Growing a business is most associated with increased revenues or services. However, entrepreneurs should also consider the appropriate legal structure for their changing needs. Due to low cost and convenience, many startups begin as sole proprietorships or partnerships. While this setup may be suitable for basic operations, your staffing, liability and tax needs may benefit from incorporating.
So, when should you consider incorporating a business?
Below are some factors that could affect your decision:
Hiring employees signifies growth. You are investing in productivity and expanding operations to serve more customers. Despite these positives, you should consider the liability that accompanies hiring a staff.
Elliott Broidy is an entrepreneur known to manage risk with the best legal structure for each venture. Small business owners can also minimize their liability with ongoing review of their structures.

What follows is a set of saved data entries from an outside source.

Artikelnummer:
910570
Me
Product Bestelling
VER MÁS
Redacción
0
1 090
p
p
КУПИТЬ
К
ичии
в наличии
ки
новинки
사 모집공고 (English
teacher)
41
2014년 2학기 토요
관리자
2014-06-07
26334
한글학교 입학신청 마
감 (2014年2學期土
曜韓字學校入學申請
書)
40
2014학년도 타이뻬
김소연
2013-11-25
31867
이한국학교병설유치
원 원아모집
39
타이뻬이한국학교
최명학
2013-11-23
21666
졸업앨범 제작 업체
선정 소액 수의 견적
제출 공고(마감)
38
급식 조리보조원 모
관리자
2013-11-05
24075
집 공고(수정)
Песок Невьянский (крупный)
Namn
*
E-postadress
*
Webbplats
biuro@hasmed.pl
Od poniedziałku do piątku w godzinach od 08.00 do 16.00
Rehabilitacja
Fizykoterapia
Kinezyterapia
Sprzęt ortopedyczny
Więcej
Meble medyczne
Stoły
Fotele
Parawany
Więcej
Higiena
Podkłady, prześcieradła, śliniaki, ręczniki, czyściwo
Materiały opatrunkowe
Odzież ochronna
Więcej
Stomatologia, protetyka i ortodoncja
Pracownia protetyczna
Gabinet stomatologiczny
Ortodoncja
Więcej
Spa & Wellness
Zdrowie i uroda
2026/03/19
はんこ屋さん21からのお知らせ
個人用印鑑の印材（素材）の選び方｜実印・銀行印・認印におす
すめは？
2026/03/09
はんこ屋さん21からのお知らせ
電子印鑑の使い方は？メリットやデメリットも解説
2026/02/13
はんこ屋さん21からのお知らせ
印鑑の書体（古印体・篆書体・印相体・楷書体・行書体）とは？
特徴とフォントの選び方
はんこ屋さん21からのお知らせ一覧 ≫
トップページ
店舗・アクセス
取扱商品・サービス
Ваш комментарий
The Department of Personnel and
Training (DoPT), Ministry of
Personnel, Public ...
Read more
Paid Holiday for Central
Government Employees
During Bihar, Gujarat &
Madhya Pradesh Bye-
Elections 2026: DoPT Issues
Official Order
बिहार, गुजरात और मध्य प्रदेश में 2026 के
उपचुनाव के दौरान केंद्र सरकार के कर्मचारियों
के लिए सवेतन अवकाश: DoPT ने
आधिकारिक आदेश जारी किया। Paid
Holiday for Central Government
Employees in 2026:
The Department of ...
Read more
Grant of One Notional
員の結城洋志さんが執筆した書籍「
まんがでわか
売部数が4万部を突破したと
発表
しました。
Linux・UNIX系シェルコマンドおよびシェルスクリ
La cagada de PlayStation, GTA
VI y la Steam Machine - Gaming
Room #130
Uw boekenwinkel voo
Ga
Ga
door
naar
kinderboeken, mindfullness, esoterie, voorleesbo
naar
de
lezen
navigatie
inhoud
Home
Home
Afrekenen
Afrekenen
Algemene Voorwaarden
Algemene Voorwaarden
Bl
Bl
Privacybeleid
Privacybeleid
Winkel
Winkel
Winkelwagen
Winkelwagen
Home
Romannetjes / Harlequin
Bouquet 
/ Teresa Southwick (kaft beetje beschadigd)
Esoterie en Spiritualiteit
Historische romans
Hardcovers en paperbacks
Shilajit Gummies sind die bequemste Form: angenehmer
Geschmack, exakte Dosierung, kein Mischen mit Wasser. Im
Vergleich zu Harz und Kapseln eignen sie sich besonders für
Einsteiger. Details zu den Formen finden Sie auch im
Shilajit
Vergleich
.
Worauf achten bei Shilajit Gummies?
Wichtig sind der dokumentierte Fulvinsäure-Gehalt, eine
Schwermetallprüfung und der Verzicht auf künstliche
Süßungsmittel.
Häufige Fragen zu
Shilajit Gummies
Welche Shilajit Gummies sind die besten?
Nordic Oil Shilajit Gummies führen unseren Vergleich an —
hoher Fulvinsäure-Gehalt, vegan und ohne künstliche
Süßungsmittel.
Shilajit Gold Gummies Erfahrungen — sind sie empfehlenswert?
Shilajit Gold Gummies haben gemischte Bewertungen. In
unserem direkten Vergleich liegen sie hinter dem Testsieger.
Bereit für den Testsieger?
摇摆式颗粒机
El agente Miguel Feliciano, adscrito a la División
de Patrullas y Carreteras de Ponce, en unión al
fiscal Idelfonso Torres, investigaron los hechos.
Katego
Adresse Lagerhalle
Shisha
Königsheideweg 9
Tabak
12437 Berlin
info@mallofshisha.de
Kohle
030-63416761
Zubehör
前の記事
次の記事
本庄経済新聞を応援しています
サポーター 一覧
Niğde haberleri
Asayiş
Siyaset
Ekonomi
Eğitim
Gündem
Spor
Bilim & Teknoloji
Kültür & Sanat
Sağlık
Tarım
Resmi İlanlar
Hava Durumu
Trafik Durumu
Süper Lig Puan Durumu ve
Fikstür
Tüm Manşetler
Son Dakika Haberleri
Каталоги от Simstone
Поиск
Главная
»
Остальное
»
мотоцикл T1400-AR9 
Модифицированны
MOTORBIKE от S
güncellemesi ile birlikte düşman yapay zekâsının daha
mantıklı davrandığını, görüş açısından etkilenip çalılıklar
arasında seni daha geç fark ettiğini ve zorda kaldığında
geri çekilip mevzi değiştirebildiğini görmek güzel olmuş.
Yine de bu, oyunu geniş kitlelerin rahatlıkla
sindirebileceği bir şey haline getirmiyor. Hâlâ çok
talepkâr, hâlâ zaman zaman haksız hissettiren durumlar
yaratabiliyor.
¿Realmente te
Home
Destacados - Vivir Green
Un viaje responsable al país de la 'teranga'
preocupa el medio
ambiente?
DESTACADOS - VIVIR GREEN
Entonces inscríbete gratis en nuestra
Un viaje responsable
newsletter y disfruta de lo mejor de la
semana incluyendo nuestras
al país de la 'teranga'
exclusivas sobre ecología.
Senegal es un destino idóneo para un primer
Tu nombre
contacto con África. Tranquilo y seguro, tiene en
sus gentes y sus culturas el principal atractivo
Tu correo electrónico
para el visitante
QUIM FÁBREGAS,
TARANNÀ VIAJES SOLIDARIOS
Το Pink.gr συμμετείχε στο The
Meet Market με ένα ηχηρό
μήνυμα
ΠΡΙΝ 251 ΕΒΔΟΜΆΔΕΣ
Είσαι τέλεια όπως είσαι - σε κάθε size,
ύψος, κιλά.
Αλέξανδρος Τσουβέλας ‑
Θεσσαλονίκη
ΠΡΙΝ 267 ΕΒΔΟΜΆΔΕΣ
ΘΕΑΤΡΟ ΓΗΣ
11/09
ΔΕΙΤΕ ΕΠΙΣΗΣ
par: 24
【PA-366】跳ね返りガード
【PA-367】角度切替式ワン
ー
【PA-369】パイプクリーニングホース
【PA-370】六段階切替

Employees that commit illegal acts or inflict damages on customer property can expose you to lawsuits. As a corporation, you have limited liability to the harmful or unlawful actions of staff. If your employees work alone or with minimal supervision, incorporating can buffer against this risk.
Despite improved protection against lawsuits and other liabilities, corporations face higher taxes. Instead of personal income tax rates as a sole proprietor, you are first taxed at a corporate rate. Need to draw income from the net amount? Personal tax rates are then applied to this distribution, which creates a double tax.
The solution? Forming an S Corporation or Limited Liability Company (LLC) helps avoid this double taxation. Each of these structures is a pass-through entity, meaning income paid from the business is levied at your personal tax rate.
Separate Your Personal and Business Finances
A corporation is a distinct entity that separates your business from personal finances. Many general partners or sole proprietors finance their businesses with personal means or credit cards. If business obligations can’t be met, creditors can pursue individual assets. By incorporating, your estate is better protected against the business failing.
Your Cash Flow
Many startups have basic cash flow models. Revenue is earned and expenses are paid mostly on-demand. When your business grows to include accounts receivable or depreciation expenses, professional accounting may be needed. At this point, some sole proprietors may not have the resources or savvy to prepare their own taxes.
Since SPs blend personal and business taxes, there is more potential to misreport income or deductions. As a result, sole proprietors (SPs) are at higher risk of IRS audits. Although audits are random, incorporation may remove a prime ‘red flag’ for the IRS. Working with a tax professional also provides insight on business strategies that may not be apparent.
Corporations survive if an owner dies or is incapacitated. Conversely, SPs cease to exist if an owner chooses to step aside or passes away. A partnership also dissolves if an owner leaves. This can pose challenges for those who want the business to survive, even if they are no longer involved.
Small business needs are dynamic. Each situation is unique, but liability and taxes are common considerations. Periodic review of your business gives a better perspective on what legal structure is most beneficial. Please consult with a legal professional or CPA as needed.